(MATERIAL SUPPLIED begins)

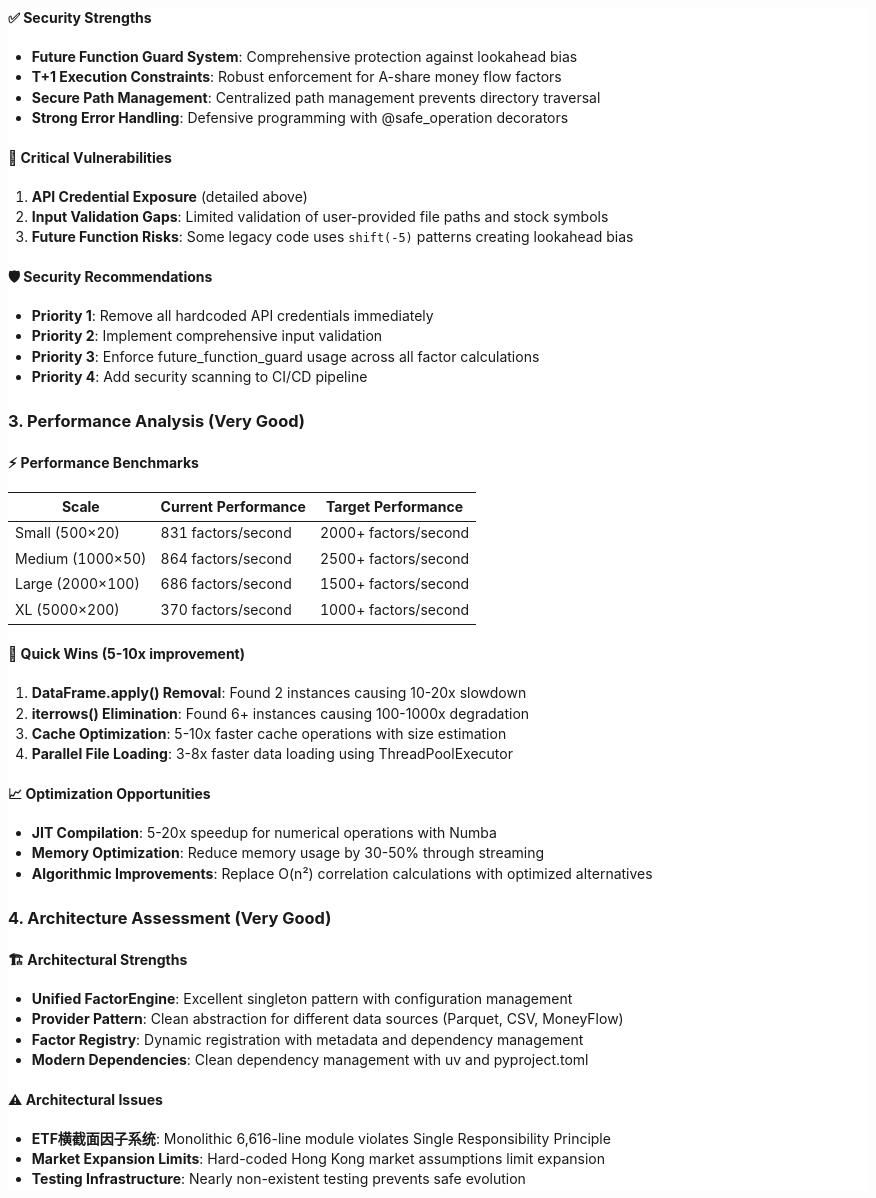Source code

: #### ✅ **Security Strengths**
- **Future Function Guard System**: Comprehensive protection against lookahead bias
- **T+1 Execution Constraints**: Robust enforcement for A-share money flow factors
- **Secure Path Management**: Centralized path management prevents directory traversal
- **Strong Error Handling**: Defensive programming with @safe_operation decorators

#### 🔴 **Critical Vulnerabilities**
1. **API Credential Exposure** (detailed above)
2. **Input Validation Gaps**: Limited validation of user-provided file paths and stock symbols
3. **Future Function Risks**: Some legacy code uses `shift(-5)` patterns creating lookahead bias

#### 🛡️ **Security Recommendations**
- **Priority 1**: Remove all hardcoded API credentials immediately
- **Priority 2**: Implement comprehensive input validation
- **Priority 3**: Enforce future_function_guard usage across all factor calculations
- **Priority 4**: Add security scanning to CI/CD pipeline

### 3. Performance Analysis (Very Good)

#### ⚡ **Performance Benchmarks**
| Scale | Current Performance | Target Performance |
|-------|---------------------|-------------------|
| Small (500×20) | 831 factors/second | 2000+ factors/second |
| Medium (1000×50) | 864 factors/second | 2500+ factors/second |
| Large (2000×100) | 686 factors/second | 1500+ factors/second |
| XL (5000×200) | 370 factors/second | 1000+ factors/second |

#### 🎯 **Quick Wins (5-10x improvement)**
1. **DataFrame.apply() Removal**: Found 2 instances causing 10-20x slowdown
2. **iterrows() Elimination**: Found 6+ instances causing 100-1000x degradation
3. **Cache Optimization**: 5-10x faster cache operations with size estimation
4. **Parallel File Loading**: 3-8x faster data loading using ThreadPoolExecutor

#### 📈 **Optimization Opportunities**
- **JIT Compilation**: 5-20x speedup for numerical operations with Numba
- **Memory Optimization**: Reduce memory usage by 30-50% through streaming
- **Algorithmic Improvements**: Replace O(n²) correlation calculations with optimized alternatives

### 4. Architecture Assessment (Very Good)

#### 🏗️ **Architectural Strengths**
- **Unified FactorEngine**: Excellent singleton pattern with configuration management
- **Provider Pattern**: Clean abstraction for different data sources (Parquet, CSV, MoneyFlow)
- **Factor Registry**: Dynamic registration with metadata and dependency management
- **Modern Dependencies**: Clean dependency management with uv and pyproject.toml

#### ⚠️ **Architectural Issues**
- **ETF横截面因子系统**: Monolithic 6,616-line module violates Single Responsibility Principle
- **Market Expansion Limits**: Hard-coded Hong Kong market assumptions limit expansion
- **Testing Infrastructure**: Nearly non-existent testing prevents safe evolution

(MATERIAL SUPPLIED ends)

■ EXERCISE AIM:
From the records above, copy only the lines starting with the line that holds "3. **Future Function" and going on through the line that holds "- **Priority 2**: Implement", exactly as written.

■ YOUR SOLUTION:
3. **Future Function Risks**: Some legacy code uses `shift(-5)` patterns creating lookahead bias

#### 🛡️ **Security Recommendations**
- **Priority 1**: Remove all hardcoded API credentials immediately
- **Priority 2**: Implement comprehensive input validation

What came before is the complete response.